Former Yukos CEO Mikhail Khodorkovsky's defense on Wednesday asked the court hearing a new case against him to summon Russian Prime Minister Vladimir Putin as a witness.

Khodorkovsky's lawyers previously said they also wanted to question Deputy Prime Minister Igor Sechin, Finance Minister Alexei Kudrin and Russian Security Council chief Nikolai Patrushev.

Other high profile witnesses could include former prime ministers Mikhail Kasyanov, Viktor Chernomyrdin and Yevgeny Primakov, as well as State Duma Speaker Boris Gryzlov, former Central Bank chief Viktor Gerashchenko and former deputy prime minister Boris Nemtsov.

The former Yukos CEO ended a hunger strike earlier on Wednesday.
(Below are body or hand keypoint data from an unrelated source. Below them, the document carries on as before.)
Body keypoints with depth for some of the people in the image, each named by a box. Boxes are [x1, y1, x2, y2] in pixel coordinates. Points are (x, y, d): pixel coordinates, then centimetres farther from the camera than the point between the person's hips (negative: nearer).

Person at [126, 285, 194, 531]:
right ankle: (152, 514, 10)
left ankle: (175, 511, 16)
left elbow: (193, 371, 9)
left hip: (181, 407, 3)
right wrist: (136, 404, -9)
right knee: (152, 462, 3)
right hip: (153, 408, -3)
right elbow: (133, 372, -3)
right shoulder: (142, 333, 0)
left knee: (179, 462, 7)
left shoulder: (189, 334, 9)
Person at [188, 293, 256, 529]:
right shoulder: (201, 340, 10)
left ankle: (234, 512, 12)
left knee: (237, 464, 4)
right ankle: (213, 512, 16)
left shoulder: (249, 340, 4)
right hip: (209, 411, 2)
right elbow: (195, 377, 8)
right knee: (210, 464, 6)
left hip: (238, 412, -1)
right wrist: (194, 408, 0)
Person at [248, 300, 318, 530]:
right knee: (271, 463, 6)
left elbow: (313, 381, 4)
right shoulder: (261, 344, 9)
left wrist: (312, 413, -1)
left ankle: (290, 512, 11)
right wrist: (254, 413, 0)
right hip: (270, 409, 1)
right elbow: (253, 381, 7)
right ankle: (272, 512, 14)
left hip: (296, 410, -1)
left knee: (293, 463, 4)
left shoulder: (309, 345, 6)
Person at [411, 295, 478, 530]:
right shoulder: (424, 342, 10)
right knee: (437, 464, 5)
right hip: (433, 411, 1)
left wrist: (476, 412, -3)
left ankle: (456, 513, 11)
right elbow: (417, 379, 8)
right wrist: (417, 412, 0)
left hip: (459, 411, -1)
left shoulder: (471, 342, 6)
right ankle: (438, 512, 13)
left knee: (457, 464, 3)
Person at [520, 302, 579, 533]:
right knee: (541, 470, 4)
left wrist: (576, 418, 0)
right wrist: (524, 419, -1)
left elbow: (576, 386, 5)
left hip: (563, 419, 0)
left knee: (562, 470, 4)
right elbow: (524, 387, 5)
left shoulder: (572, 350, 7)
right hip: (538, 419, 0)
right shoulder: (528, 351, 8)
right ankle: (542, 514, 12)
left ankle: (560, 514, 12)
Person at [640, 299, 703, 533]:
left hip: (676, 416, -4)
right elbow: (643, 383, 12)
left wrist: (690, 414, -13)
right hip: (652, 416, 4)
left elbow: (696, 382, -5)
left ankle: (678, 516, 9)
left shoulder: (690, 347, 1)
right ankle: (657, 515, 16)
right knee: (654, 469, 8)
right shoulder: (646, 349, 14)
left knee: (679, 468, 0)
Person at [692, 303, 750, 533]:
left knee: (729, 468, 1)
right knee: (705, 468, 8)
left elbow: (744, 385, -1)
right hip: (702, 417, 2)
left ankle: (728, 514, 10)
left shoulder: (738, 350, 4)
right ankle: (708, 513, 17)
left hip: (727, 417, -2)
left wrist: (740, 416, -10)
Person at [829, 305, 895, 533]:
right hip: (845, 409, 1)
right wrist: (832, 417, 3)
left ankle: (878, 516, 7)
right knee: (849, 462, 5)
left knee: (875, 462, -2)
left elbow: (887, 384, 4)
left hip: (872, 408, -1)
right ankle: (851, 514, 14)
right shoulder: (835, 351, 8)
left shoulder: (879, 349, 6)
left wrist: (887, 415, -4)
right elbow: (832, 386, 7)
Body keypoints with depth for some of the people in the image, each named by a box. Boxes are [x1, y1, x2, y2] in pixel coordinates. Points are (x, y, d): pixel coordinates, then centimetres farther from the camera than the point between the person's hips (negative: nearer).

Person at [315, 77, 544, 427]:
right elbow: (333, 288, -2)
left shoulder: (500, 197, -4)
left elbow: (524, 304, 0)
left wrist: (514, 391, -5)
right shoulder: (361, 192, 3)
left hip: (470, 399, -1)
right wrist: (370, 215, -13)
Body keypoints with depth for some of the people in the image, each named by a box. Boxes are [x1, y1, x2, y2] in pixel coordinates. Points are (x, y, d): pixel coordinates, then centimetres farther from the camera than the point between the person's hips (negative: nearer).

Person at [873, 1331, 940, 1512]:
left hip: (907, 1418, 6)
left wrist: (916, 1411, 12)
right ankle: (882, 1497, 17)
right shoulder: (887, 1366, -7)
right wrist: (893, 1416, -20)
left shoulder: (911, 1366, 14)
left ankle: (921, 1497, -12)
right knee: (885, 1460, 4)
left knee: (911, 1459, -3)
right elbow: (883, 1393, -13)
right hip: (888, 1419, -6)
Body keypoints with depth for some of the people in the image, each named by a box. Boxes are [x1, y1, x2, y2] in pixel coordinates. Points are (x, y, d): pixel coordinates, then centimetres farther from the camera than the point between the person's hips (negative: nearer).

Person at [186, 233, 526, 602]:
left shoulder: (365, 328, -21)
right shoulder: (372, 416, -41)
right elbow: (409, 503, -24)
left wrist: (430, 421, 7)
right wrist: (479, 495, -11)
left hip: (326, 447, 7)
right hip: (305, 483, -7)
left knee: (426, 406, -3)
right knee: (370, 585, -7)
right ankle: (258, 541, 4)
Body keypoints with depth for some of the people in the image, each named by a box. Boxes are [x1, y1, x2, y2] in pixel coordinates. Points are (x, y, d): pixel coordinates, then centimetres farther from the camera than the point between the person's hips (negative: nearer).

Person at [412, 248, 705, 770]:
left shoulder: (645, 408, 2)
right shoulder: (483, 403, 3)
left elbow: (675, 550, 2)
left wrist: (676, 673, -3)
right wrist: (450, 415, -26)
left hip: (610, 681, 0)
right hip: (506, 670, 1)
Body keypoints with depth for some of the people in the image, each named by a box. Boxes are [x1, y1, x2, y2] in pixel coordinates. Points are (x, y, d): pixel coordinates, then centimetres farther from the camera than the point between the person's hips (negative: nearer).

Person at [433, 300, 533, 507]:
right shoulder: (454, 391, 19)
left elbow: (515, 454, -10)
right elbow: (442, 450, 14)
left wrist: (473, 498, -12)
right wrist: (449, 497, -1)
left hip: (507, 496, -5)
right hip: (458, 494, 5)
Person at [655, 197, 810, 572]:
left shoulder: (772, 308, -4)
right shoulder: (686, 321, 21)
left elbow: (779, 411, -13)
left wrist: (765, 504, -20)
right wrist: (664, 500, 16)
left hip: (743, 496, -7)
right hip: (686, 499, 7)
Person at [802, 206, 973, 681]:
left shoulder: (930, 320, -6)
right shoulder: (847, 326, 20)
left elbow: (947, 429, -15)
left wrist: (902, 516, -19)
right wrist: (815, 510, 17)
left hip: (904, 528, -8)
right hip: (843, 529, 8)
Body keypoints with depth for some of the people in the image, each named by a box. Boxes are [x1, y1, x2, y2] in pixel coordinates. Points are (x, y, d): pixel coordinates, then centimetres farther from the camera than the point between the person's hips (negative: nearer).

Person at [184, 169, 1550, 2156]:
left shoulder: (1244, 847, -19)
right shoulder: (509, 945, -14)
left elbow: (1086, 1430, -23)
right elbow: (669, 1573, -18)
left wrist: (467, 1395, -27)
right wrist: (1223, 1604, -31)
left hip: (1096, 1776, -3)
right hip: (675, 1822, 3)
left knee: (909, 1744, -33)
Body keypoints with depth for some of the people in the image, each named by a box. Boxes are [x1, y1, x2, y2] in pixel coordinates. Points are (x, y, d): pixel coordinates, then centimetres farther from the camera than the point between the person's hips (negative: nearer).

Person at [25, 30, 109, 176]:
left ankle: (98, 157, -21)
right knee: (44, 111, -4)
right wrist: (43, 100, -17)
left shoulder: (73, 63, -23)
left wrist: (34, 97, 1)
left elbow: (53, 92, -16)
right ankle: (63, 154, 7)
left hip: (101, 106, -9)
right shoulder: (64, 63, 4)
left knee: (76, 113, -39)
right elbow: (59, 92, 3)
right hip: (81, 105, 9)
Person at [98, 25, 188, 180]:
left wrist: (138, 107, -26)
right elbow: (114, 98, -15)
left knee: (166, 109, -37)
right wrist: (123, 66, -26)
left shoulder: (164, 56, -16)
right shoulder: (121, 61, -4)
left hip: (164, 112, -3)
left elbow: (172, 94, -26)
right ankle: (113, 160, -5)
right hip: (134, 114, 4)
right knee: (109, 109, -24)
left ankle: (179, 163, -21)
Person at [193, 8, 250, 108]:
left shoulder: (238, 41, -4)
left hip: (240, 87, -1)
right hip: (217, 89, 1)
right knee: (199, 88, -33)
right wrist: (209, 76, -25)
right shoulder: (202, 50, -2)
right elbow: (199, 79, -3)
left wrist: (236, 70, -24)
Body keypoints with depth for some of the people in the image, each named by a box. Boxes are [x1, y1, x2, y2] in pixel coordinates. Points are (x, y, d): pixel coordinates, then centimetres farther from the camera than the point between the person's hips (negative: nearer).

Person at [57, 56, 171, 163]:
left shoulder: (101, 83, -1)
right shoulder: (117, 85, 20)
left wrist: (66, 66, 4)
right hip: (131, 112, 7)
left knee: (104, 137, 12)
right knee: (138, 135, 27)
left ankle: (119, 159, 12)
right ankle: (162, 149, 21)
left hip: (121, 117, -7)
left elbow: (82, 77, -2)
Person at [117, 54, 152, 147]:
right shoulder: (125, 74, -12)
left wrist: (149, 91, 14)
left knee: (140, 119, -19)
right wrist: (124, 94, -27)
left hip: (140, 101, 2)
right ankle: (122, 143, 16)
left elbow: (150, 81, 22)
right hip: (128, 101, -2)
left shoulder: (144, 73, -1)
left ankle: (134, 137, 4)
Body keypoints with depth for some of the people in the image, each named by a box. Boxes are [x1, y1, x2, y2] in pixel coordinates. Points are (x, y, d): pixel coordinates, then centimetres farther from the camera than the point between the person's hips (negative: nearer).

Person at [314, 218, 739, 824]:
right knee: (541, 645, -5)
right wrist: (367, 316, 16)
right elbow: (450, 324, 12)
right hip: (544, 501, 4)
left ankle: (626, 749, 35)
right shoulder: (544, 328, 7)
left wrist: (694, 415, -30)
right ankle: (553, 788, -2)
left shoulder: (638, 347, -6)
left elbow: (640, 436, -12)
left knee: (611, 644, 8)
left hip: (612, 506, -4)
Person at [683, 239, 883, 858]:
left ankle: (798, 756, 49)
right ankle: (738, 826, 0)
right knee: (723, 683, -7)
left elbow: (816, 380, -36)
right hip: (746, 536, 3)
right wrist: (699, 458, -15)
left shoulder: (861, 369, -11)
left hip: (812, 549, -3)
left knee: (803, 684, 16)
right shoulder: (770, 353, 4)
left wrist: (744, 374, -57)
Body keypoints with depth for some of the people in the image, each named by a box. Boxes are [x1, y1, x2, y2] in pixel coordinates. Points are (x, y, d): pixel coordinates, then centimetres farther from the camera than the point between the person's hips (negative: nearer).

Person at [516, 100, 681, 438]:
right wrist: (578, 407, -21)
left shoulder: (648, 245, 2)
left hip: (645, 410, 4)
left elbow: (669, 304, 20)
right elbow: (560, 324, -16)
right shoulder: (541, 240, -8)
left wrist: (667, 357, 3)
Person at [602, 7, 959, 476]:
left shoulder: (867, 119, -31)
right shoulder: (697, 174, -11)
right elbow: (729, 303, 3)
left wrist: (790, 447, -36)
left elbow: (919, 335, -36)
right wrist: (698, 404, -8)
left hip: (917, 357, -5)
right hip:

Khodorkovsky's lawyers said their client was going on hunger strike because he believed "the presidential will had been flouted" when Judge Viktor Danilkin on May 14 extended his and his business companion Platon Lebedev's detention in a Moscow prison until August 17.

Once Russia's richest man said the decision violated a decree put forward by President Dmitry Medvedev, stating that individuals charged with economic crimes cannot be held in pre-trial custody.

Khodorkovsky sent a letter to the head of the Supreme Court, Vyacheslav Lebedev, saying his hunger strike, which he began on Monday, would continue until Medvedev was told what was going on.

Medvedev spokesperson Natalya Timakova said on Tuesday that the president had been informed about Khodorkovsky's hunger strike.

Conditions at pre-trial detention facilities where Khodorkovsky is being held are harsher than in an ordinary Russian prison or labor camp. However, his defense counsel said Khodorkovsky was not so much concerned about his own situation as about the ruling setting a precedent for others accused of economic crimes.

Khodorkovsky is already serving an eight-year sentence for fraud and tax evasion. He is now accused of stealing $9.6 billion from the $15.8 billion profit generated by Yukos between 1999 and 2003, as well as 350 million tons of oil.

Khodorkovsky told Moscow's Khamovniki district court earlier that he could not understand what he was accused of because his specific actions were not described in the criminal case.